We desire to have a larger than average-sized family. When I got pregnant 9 months after Asher was born, I thought, this was great! I was thankful God had blessed us with another little life. Then things changed drastically when I miscarried. My hopes of having a large family were sobered a bit. What was God doing? Aren’t children supposed to be a blessing? God really does have control over our family’s size. It has been humbling to realise this.
God has been constantly reminding me in the last year that He knows what He’s doing. It’s easier to say that than it is to believe, though. A year ago, I was participating in the HelloMornings Challenge. The Bible study for that session was timely—the book of Job. God knew what He was doing. He used that study to begin placing in my heart an eternal perspective on this life and suffering. Job eventually began to recognise the hand of God in his sufferings, and praised Him for it! The apostle Paul also reminds us in 2 Corinthians 4:17-18 that our troubles are “light and momentary” in view of eternity. God is also sovereign. Our grief and suffering is so that God can work good through it.
“I know that you can do all things, and that no purpose of yours can be thwarted.” Job 42:2 (ESV)
“Don’t you see, you planned evil against me but God used those same plans for my good, as you see all around you right now—life for many people.” Genesis 50:20 (The Message)

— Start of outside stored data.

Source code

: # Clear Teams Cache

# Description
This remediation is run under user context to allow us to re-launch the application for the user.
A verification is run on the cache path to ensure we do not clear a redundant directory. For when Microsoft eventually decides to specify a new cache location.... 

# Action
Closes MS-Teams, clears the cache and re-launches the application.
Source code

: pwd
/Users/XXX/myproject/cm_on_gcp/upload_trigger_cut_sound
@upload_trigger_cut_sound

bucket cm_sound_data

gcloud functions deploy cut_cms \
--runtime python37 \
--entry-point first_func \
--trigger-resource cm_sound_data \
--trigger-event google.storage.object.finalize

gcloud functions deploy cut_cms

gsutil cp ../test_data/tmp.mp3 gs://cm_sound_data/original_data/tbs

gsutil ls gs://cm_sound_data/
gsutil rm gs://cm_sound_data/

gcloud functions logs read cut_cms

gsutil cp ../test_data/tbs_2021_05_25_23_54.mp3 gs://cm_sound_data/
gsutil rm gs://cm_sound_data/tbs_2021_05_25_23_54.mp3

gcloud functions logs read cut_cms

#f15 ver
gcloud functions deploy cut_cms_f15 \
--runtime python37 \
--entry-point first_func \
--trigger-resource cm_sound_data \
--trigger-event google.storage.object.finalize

For this light momentary affliction is preparing for us an eternal weight of glory beyond all comparison, as we look not to the things that are seen but to the things that are unseen. For the things that are seen are transient, but the things that are unseen are eternal. 2 Corinthians 4:17-18 (ESV)
These truths have made it a little easier to trust God in times of trouble, such as loosing a child. In light of eternity, the suffering we face, is truly only momentary! May we all learn to gain that perspective on life.
I recently read the book, Three Decades of Fertility. It’s written by women who have trusted God with their childbearing years, and have seen the rewards of that. Most of them have large families, but they have also seen their share of sorrow and loss. I appreciated the book as a whole, but I found most encouragement when the authors shared about the their losses. The message of an “eternal perspective” especially hit home to me. I think I’ll end with this quote from the book.
“But God was asking me to look at it from where HE was standing. He wanted me to work through those fears from an eternal perspective. What was the worst thing that could happen? I could get pregnant and lose 42 babies. That’s a lot of disappointment and pain. I knew I could not get used to that. But if life on earth was short, and life in eternity was long, and I’d get to spend eternity with all those precious humans—that would be worth it. Ultimately.” —Natalie Klejwa, Three Decades of Fertility (p. 43)
Thank the Lord for the hope of eternity! Whether you’re walking through the loss of a child or another trial, we have hope. In light of eternity, our lives on earth are short. Our suffering is only for a moment. We have a Saviour who can identify with our suffering. The children we may have lost are probably waiting for us with Jesus.